Hindering the Blessing of the Spirit
We cannot trigger a divine visitation on our churches, but it is our responsibility prayerfully to offer our Lord a church steeped in the gospel and tenderly responsive to his presence. His Spirit’s blessing should not have to work against the logic and ethos we create. (17)
Does my church function with a logic or ethos that hinders the blessing of God’s Spirit? Are we dependent on technology, manipulation, creativity, or our own giftings to effect change in people? Are we steeped in the gospel and tenderly responsive to his presence? Or do we emphasize what we do and barrel through our plan, hoping some good will come from it?
Settling into Routine
We can settle into a routine of activities at church and in our small groups and Bible studies, with little expectation of anything new. The familiar becomes the predictable, and everything from here on out will be more of the same. We dip our teaspoon into the vast ocean of the living God. Holding that teaspoon in our hand, we say, “This is God.” We pour it out into our lives, and we say, “This is the Christian Experience.” (41)
Do our lives reflect the power, wonder, glory, love, and holiness of the living God? Do we downplay people’s expectations of knowing Jesus Christ?
God is Patient, Not Us
We must not think of God as a cosmic miser, reluctantly parceling out meager blessings. Instead, we should think of ourselves as constantly hassling him with endless, rude entreaties. He is astonishingly patient and kind. (55)
How often to I assume that when God doesn’t answer my prayers, the problem is with him, not me? How often do I miss the countless ways he has already poured out his blessings?
A repentant church understands that methods are never value-free but always reveal where our trust really lies. (75)
It’s “risky” to trust fully and completely in God’s promise to actively work through his appointed means – the preaching of his Word, the proclaiming of the gospel, and the fellowship of his people (Heb. 4:12; Rom. 1:16; 1 Cor. 11:26; Mt. 18:20).
The Proof that the Spirit is With Us
So what is the proof that the Spirit is being poured out on us? The voice of the church rings with prophetic clarity. The people of God are no longer passive, intimidated, unresponsive, uncertain. They are no longer preoccupied with self, convenience, comfort. They are no longer complaining, whining, griping. Instead, they become outspoken in God’s praises and gospel truth, “declaring the wonders of God” (Acts 2:11). (87)
To turn us from self-exaltation to Christ-exaltation, from self-focus to Christ-focus, is a true mark of God’s presence in our midst.
Active, but Not Alive
The church is to be set apart by spirituality. Revival triggers a firm rejection of the foolish devices of carnality firing up the engine of the church and a joyous rediscovery of the awesome power of simple, biblical spirituality. The revival of a dead church occurs through spiritual awakening granted by God, not through our programs and devices. If a church is invigorated with other animating forces, it may be active but it is not alive. (120)

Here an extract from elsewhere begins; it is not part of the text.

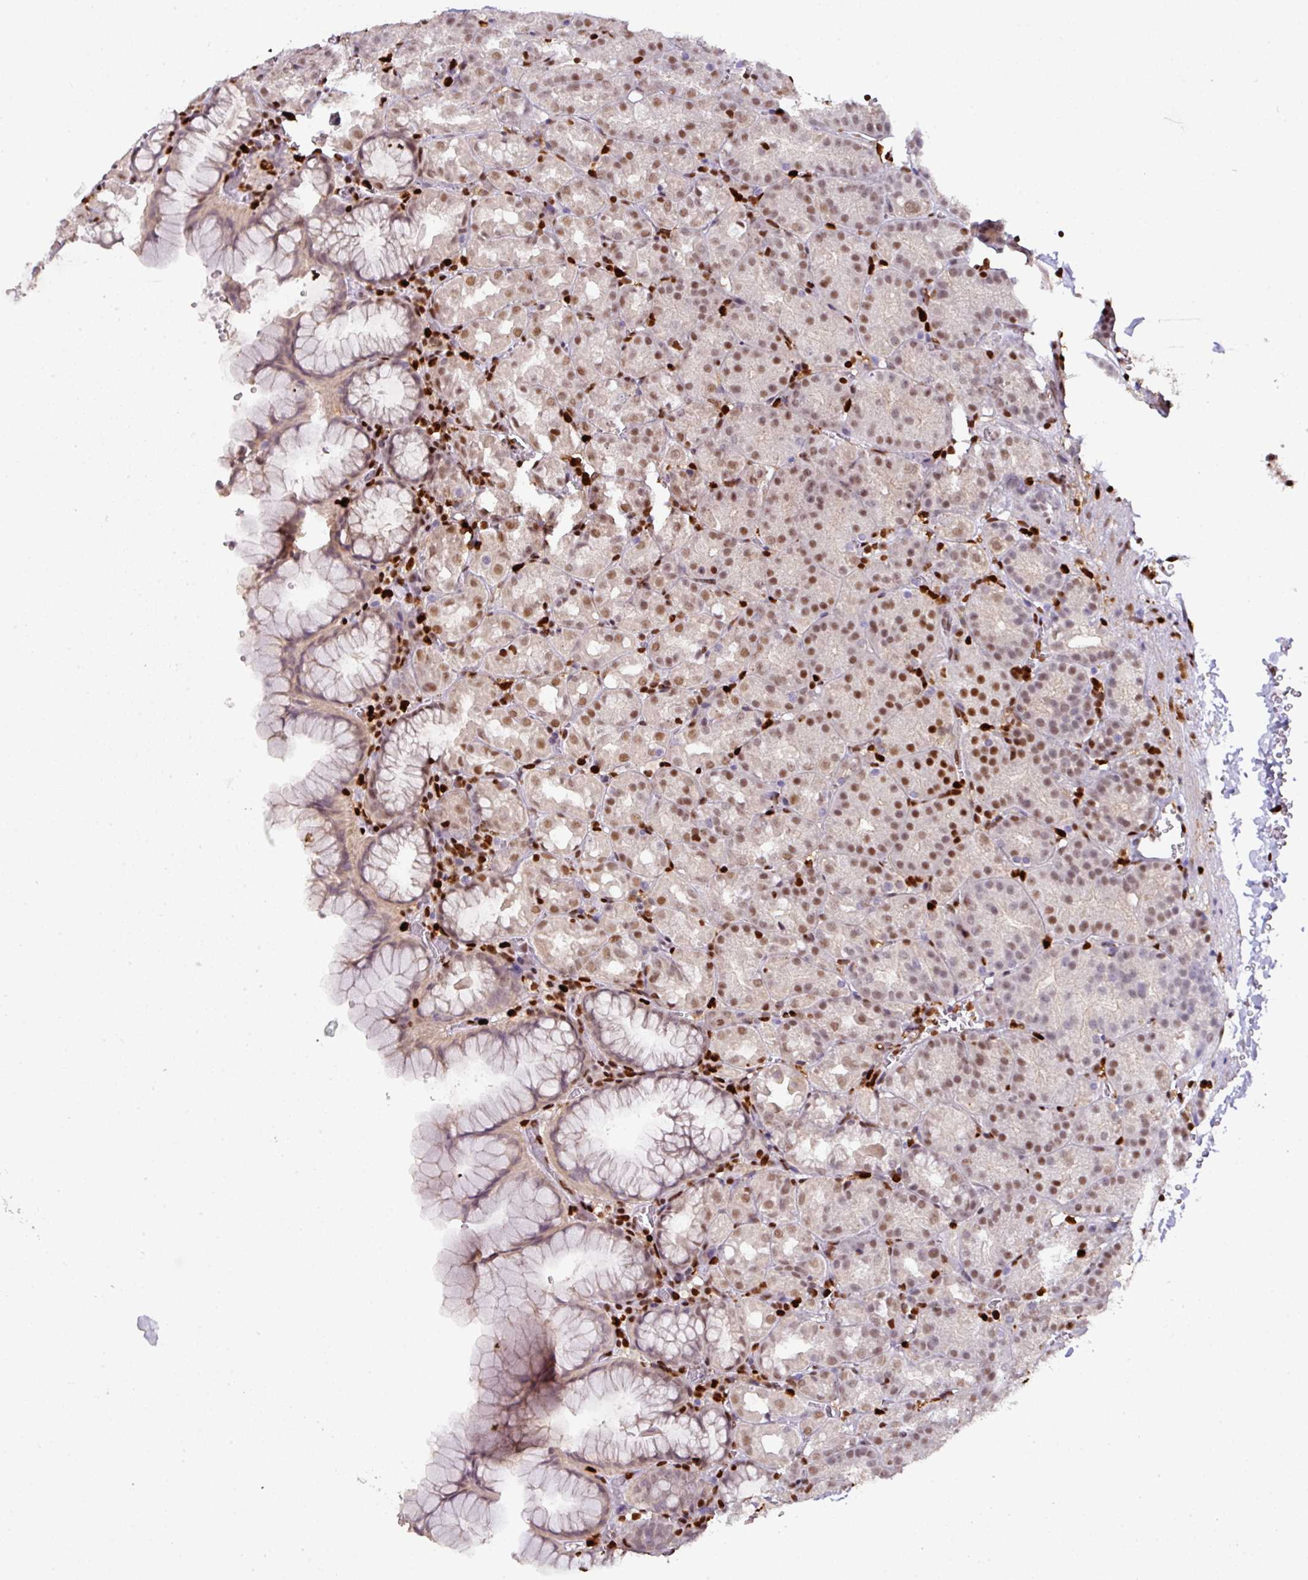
{"staining": {"intensity": "moderate", "quantity": "25%-75%", "location": "nuclear"}, "tissue": "stomach", "cell_type": "Glandular cells", "image_type": "normal", "snomed": [{"axis": "morphology", "description": "Normal tissue, NOS"}, {"axis": "topography", "description": "Stomach, upper"}], "caption": "About 25%-75% of glandular cells in normal stomach show moderate nuclear protein positivity as visualized by brown immunohistochemical staining.", "gene": "SAMHD1", "patient": {"sex": "female", "age": 81}}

May God protect us from having the appearance of life in our churches and ministries – activities, programs, busy-ness, full schedules – and no true life, which can only come through the gospel and the power of God’s Spirit.
What are You Expecting?
God is not limited to our past experiences, our traditions, or what we think the church’s next step should be. We must leave room for divine mystery, for surprise. God never acts out of character but he does exceed our expectations. (31)
What are you expecting God to do in and through your life this year? Are you anticipating that you might be surprised?